About this task: Give every line of the records as a Markdown table with the columns Row and Line, numbering the rows in order and dropping any blank lines.

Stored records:
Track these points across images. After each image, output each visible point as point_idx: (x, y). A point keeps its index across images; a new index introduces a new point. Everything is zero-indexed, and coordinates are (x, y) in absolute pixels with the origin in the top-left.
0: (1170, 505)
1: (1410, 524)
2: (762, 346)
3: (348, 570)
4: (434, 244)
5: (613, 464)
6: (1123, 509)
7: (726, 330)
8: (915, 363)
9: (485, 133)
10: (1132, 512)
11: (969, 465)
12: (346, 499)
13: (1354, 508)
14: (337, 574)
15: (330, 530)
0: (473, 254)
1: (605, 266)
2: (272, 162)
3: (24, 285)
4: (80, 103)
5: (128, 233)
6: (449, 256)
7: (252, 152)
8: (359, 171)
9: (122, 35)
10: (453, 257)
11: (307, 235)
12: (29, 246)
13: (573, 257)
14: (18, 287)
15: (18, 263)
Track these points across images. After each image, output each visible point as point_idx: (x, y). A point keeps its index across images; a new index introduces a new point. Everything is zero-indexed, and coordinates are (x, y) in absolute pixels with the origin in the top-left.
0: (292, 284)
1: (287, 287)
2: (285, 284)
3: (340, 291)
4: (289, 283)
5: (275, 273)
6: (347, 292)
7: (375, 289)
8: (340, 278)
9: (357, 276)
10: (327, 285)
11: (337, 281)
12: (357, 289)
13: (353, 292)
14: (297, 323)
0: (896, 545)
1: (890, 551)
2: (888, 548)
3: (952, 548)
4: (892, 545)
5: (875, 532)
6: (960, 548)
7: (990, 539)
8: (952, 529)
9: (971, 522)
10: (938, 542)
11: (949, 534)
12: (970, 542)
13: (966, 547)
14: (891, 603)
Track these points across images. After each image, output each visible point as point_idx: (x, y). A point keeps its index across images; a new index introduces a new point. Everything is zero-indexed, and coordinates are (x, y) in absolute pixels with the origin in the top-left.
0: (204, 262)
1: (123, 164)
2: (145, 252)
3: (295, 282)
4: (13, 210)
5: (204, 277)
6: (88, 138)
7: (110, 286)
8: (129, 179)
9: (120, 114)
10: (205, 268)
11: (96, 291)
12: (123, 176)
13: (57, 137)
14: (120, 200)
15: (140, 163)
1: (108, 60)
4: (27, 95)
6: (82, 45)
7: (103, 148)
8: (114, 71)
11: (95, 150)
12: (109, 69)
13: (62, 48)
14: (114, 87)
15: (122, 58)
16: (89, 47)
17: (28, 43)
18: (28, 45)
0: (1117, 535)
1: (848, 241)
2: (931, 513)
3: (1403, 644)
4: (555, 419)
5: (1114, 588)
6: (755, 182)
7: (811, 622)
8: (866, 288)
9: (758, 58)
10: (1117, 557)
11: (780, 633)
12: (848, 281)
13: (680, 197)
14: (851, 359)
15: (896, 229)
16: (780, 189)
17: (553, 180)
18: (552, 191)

Result for this exercise:
| Row | Line |
|---|---|
| 1 | Track these points across images. After each image, output each visible point as point_idx: (x, y). A point keeps its index across images; a new index introduces a new point. Everything is zero-indexed, and coordinates are (x, y) in absolute pixels with the origin in the top-left. |
| 2 | 0: (1170, 505) |
| 3 | 1: (1410, 524) |
| 4 | 2: (762, 346) |
| 5 | 3: (348, 570) |
| 6 | 4: (434, 244) |
| 7 | 5: (613, 464) |
| 8 | 6: (1123, 509) |
| 9 | 7: (726, 330) |
| 10 | 8: (915, 363) |
| 11 | 9: (485, 133) |
| 12 | 10: (1132, 512) |
| 13 | 11: (969, 465) |
| 14 | 12: (346, 499) |
| 15 | 13: (1354, 508) |
| 16 | 14: (337, 574) |
| 17 | 15: (330, 530) |
| 18 | 0: (473, 254) |
| 19 | 1: (605, 266) |
| 20 | 2: (272, 162) |
| 21 | 3: (24, 285) |
| 22 | 4: (80, 103) |
| 23 | 5: (128, 233) |
| 24 | 6: (449, 256) |
| 25 | 7: (252, 152) |
| 26 | 8: (359, 171) |
| 27 | 9: (122, 35) |
| 28 | 10: (453, 257) |
| 29 | 11: (307, 235) |
| 30 | 12: (29, 246) |
| 31 | 13: (573, 257) |
| 32 | 14: (18, 287) |
| 33 | 15: (18, 263) |
| 34 | Track these points across images. After each image, output each visible point as point_idx: (x, y). A point keeps its index across images; a new index introduces a new point. Everything is zero-indexed, and coordinates are (x, y) in absolute pixels with the origin in the top-left. |
| 35 | 0: (292, 284) |
| 36 | 1: (287, 287) |
| 37 | 2: (285, 284) |
| 38 | 3: (340, 291) |
| 39 | 4: (289, 283) |
| 40 | 5: (275, 273) |
| 41 | 6: (347, 292) |
| 42 | 7: (375, 289) |
| 43 | 8: (340, 278) |
| 44 | 9: (357, 276) |
| 45 | 10: (327, 285) |
| 46 | 11: (337, 281) |
| 47 | 12: (357, 289) |
| 48 | 13: (353, 292) |
| 49 | 14: (297, 323) |
| 50 | 0: (896, 545) |
| 51 | 1: (890, 551) |
| 52 | 2: (888, 548) |
| 53 | 3: (952, 548) |
| 54 | 4: (892, 545) |
| 55 | 5: (875, 532) |
| 56 | 6: (960, 548) |
| 57 | 7: (990, 539) |
| 58 | 8: (952, 529) |
| 59 | 9: (971, 522) |
| 60 | 10: (938, 542) |
| 61 | 11: (949, 534) |
| 62 | 12: (970, 542) |
| 63 | 13: (966, 547) |
| 64 | 14: (891, 603) |
| 65 | Track these points across images. After each image, output each visible point as point_idx: (x, y). A point keeps its index across images; a new index introduces a new point. Everything is zero-indexed, and coordinates are (x, y) in absolute pixels with the origin in the top-left. |
| 66 | 0: (204, 262) |
| 67 | 1: (123, 164) |
| 68 | 2: (145, 252) |
| 69 | 3: (295, 282) |
| 70 | 4: (13, 210) |
| 71 | 5: (204, 277) |
| 72 | 6: (88, 138) |
| 73 | 7: (110, 286) |
| 74 | 8: (129, 179) |
| 75 | 9: (120, 114) |
| 76 | 10: (205, 268) |
| 77 | 11: (96, 291) |
| 78 | 12: (123, 176) |
| 79 | 13: (57, 137) |
| 80 | 14: (120, 200) |
| 81 | 15: (140, 163) |
| 82 | 1: (108, 60) |
| 83 | 4: (27, 95) |
| 84 | 6: (82, 45) |
| 85 | 7: (103, 148) |
| 86 | 8: (114, 71) |
| 87 | 11: (95, 150) |
| 88 | 12: (109, 69) |
| 89 | 13: (62, 48) |
| 90 | 14: (114, 87) |
| 91 | 15: (122, 58) |
| 92 | 16: (89, 47) |
| 93 | 17: (28, 43) |
| 94 | 18: (28, 45) |
| 95 | 0: (1117, 535) |
| 96 | 1: (848, 241) |
| 97 | 2: (931, 513) |
| 98 | 3: (1403, 644) |
| 99 | 4: (555, 419) |
| 100 | 5: (1114, 588) |
| 101 | 6: (755, 182) |
| 102 | 7: (811, 622) |
| 103 | 8: (866, 288) |
| 104 | 9: (758, 58) |
| 105 | 10: (1117, 557) |
| 106 | 11: (780, 633) |
| 107 | 12: (848, 281) |
| 108 | 13: (680, 197) |
| 109 | 14: (851, 359) |
| 110 | 15: (896, 229) |
| 111 | 16: (780, 189) |
| 112 | 17: (553, 180) |
| 113 | 18: (552, 191) |